*Problem requirements*
Your answer must be a word-for-word copy of the listing below, minus its pictures.
______________________________
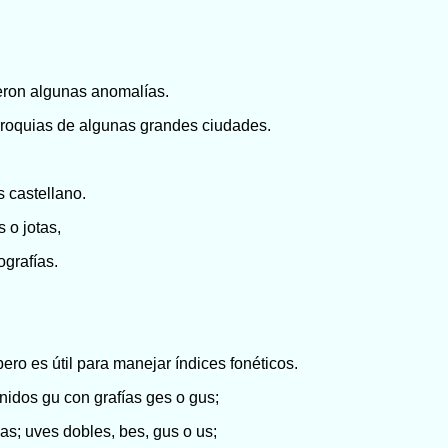
ieron algunas anomalías.
rroquias de algunas grandes ciudades.
 castellano.
 o jotas,
grafías.
 pero es útil para manejar índices fonéticos.
onidos gu con grafías ges o gus;
gas; uves dobles, bes, gus o us;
______________________________
*Output*
ieron algunas anomalías.
rroquias de algunas grandes ciudades.
 castellano.
 o jotas,
grafías.
 pero es útil para manejar índices fonéticos.
onidos gu con grafías ges o gus;
gas; uves dobles, bes, gus o us;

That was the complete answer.